The equation is valid if the forces are equal in magnitude. But the problem emphasized opposite forces, and position between Sun and Mercury. You can eliminate non-physical solutions before deriving and solving the quadratic equation.

ehild

 

[Curious3141]

Because that's how a lot of people see this problem, as a quadratic. Gravitation is a 1/r² force, after all. The two solutions to the quadratic equation will have different signs. One solution lies between the Sun and Mercury, with the forces opposing one another. The other solution lies beyond Mercury, but now the forces are parallel rather than anti-parallel. There are (at least) two ways to get rid of this second non-solution. One is to solve the quadratic equation and recognize which of the two solutions is the desired one. Another is to do some adroit manipulation that removes the non-solution from the get go. That's what you did.

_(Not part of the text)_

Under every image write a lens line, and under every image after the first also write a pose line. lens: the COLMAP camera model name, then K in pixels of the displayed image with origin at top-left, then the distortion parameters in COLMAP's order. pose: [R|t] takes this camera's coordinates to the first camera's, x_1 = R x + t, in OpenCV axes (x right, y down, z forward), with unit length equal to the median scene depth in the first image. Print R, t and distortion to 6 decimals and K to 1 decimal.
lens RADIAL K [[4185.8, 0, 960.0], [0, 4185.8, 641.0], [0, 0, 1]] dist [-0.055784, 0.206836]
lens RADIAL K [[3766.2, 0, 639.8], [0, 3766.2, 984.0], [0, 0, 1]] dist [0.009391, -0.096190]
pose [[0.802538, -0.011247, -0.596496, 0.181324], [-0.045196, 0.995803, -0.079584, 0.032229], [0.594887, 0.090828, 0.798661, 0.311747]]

You appear to have done something here akin to how an expert chess player plays chess. Brand new players have to be taught that rooks don't move diagonally. They have to think about how each piece moves. Learning not to think of those illegal moves advances one to the rank of novice. Novice players don't see those illegal moves but they do make incredibly bad moves. They don't even see their blunders as such until after their opponent says "checkmate." Learning to look ahead to see the consequences of a move advances one to the rank of an intermediate player. Intermediate players still see those bad moves as possibilities but don't make them near as often because they can foresee the checkmate. Learning to instantly see bad moves as being just as meaningless as rooks moving diagonally is part of what it takes to advance to the rank of expert.

What you did was to miss the possibility that x can be negative by saying γ=x/|d-x|. A negative value for x doesn't make a lick of sense; it would obviously violate the concept of "betweenness". What you could have said is that γ=|x|/|d-x| and then rejected negative values of x and negative values of d-x, leaving γ=x/(d-x) as the only viable solution.

That some adroit manipulation automagically removes non-solutions happens surprisingly often. Teaching how to recognize where these manipulations are applicable - that's tough. I just went with the flow and worked with the students who saw this as a quadratic problem.

Just to add my two cents' worth, I don't agree that most people necessarily see this as a quadratic. I did it pretty much as ehild did, and it was a very quick solution. I didn't even bother with the absolute value symbols as it's easy to recognise that both x and (d-x) have to be positive (see paragraph below). I'm pretty sure I would've used the same "simple" approach had I been a student doing this.

One doesn't even need to have been cued in by the "between" in the problem statement to recognise that x has to be positive. The only way the net force can be zero is for the object to be between Mercury and the Sun, somewhere along the line connecting their centres of mass. This is simply because at any point beyond either of the celestial bodies, the two forces act in the same direction. Even if their magnitude is the same, they will act in the same direction and therefore be additive. The net force can never be zero.

So recognising the physics of the situation before putting down the math is important. That's probably the most important lesson here. If that lesson is taken to heart, complications (like needing to invoke the quadratic here, then dismissing a root) can often be avoided.